* [Challenge]: Change each "common name" in the lines below to "vernacular name", and give back all the lines with nothing else altered.

────────────────────────────────────────

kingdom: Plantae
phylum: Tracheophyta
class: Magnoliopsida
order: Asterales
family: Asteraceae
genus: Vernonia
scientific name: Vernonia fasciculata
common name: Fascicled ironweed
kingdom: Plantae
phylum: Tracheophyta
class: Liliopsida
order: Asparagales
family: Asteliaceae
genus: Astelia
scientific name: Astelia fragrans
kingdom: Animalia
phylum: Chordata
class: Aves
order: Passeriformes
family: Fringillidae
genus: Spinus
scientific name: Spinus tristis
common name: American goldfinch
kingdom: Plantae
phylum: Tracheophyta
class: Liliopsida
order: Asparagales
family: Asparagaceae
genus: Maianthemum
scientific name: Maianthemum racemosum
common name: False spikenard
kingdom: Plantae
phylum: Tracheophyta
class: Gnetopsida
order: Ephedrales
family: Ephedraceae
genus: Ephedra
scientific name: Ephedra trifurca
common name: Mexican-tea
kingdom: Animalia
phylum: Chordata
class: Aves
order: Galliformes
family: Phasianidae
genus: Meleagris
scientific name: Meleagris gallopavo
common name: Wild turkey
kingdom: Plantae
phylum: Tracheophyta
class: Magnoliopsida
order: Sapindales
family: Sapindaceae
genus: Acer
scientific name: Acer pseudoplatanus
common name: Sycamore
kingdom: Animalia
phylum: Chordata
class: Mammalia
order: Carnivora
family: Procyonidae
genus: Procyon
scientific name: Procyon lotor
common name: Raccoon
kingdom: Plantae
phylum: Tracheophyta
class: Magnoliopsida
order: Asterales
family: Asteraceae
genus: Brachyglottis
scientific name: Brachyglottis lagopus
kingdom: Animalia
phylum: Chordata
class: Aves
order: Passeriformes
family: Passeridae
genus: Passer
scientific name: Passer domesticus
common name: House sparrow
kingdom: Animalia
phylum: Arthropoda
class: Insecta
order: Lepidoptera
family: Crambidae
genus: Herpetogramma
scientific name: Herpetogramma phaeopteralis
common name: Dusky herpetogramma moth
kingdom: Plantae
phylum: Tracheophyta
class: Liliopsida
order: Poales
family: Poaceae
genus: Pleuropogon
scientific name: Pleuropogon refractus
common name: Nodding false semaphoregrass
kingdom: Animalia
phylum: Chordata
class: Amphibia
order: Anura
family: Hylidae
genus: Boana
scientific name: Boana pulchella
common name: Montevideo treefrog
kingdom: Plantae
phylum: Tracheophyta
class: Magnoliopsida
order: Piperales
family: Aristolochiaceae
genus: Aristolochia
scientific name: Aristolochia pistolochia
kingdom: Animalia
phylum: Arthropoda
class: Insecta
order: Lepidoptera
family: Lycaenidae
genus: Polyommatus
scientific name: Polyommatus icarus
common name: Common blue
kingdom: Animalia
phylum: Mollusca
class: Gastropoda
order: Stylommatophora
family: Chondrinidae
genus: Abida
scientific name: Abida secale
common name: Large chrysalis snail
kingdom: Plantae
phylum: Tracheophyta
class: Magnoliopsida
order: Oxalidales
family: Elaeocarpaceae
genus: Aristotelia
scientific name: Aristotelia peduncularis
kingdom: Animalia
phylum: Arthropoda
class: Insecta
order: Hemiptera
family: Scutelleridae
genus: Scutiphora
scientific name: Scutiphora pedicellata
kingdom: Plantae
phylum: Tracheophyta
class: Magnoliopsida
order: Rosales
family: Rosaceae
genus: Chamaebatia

────────────────────────────────────────

* [The completed task]:
kingdom: Plantae
phylum: Tracheophyta
class: Magnoliopsida
order: Asterales
family: Asteraceae
genus: Vernonia
scientific name: Vernonia fasciculata
vernacular name: Fascicled ironweed
kingdom: Plantae
phylum: Tracheophyta
class: Liliopsida
order: Asparagales
family: Asteliaceae
genus: Astelia
scientific name: Astelia fragrans
kingdom: Animalia
phylum: Chordata
class: Aves
order: Passeriformes
family: Fringillidae
genus: Spinus
scientific name: Spinus tristis
vernacular name: American goldfinch
kingdom: Plantae
phylum: Tracheophyta
class: Liliopsida
order: Asparagales
family: Asparagaceae
genus: Maianthemum
scientific name: Maianthemum racemosum
vernacular name: False spikenard
kingdom: Plantae
phylum: Tracheophyta
class: Gnetopsida
order: Ephedrales
family: Ephedraceae
genus: Ephedra
scientific name: Ephedra trifurca
vernacular name: Mexican-tea
kingdom: Animalia
phylum: Chordata
class: Aves
order: Galliformes
family: Phasianidae
genus: Meleagris
scientific name: Meleagris gallopavo
vernacular name: Wild turkey
kingdom: Plantae
phylum: Tracheophyta
class: Magnoliopsida
order: Sapindales
family: Sapindaceae
genus: Acer
scientific name: Acer pseudoplatanus
vernacular name: Sycamore
kingdom: Animalia
phylum: Chordata
class: Mammalia
order: Carnivora
family: Procyonidae
genus: Procyon
scientific name: Procyon lotor
vernacular name: Raccoon
kingdom: Plantae
phylum: Tracheophyta
class: Magnoliopsida
order: Asterales
family: Asteraceae
genus: Brachyglottis
scientific name: Brachyglottis lagopus
kingdom: Animalia
phylum: Chordata
class: Aves
order: Passeriformes
family: Passeridae
genus: Passer
scientific name: Passer domesticus
vernacular name: House sparrow
kingdom: Animalia
phylum: Arthropoda
class: Insecta
order: Lepidoptera
family: Crambidae
genus: Herpetogramma
scientific name: Herpetogramma phaeopteralis
vernacular name: Dusky herpetogramma moth
kingdom: Plantae
phylum: Tracheophyta
class: Liliopsida
order: Poales
family: Poaceae
genus: Pleuropogon
scientific name: Pleuropogon refractus
vernacular name: Nodding false semaphoregrass
kingdom: Animalia
phylum: Chordata
class: Amphibia
order: Anura
family: Hylidae
genus: Boana
scientific name: Boana pulchella
vernacular name: Montevideo treefrog
kingdom: Plantae
phylum: Tracheophyta
class: Magnoliopsida
order: Piperales
family: Aristolochiaceae
genus: Aristolochia
scientific name: Aristolochia pistolochia
kingdom: Animalia
phylum: Arthropoda
class: Insecta
order: Lepidoptera
family: Lycaenidae
genus: Polyommatus
scientific name: Polyommatus icarus
vernacular name: Common blue
kingdom: Animalia
phylum: Mollusca
class: Gastropoda
order: Stylommatophora
family: Chondrinidae
genus: Abida
scientific name: Abida secale
vernacular name: Large chrysalis snail
kingdom: Plantae
phylum: Tracheophyta
class: Magnoliopsida
order: Oxalidales
family: Elaeocarpaceae
genus: Aristotelia
scientific name: Aristotelia peduncularis
kingdom: Animalia
phylum: Arthropoda
class: Insecta
order: Hemiptera
family: Scutelleridae
genus: Scutiphora
scientific name: Scutiphora pedicellata
kingdom: Plantae
phylum: Tracheophyta
class: Magnoliopsida
order: Rosales
family: Rosaceae
genus: Chamaebatia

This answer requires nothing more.